Missouri sports betting campaign gains momentum in push for ballot initiative

Sports Betting

Lost in the shuffle on Tuesday as filing began for Missouri’s August primary election was news that a drive to collect petition signatures for a statewide constitutional amendment on sports wagering is already well on its way to having enough signatures to qualify for a spot on a 2024 ballot.

Winning for Missouri Education, a coalition of Missouri professional sports franchises behind the effort, said it has collected more than 300,000 initiative petition signatures for its campaign. Proceeds from a 10% sports wagering taxes would fund state oversight and regulation of it, with the remainder going to public education in the state.

Initiative petition campaigns must collect around 180,000 valid signatures and submit them to the Secretary of State’s office by May 5.

“We are seeing strong support in the signature gathering effort because Missourians know it is time to legalize sports betting and use the funding for education. It’s not only good for our economy but will support our teachers and future generations of Missourians for years to come,” said campaign spokesman, Jack Cardetti.  

The teams launched the initiative petition campaign after years of frustration with lawmakers in Jefferson City, where legislation has been stymied over attempts to link sports wagering to regulation of video lottery games, which have popped up in scores of gas stations and other locations, and they are often seen as siphoning off revenue from the state’s regulated casinos.
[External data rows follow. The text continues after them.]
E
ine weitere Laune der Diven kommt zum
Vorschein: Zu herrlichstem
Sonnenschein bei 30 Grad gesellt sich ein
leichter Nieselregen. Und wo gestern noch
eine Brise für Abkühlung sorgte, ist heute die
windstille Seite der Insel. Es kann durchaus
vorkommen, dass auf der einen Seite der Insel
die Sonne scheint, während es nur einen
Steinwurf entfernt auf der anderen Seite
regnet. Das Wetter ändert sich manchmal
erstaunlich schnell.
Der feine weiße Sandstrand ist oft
Lawmakers are also weighing changes to the initiative petition process, due in large part to Republican concerns that a proposed ballot measure that would enshrine abortion rights would pass if the current standard, a simple majority of voters, remains in place.

The Senate last week passed a Joint Resolution that would ask voters to decide if future constitutional amendments proposed via the initiative petition process should require both a statewide majority and a majority in five of Missouri’s eight congressional districts.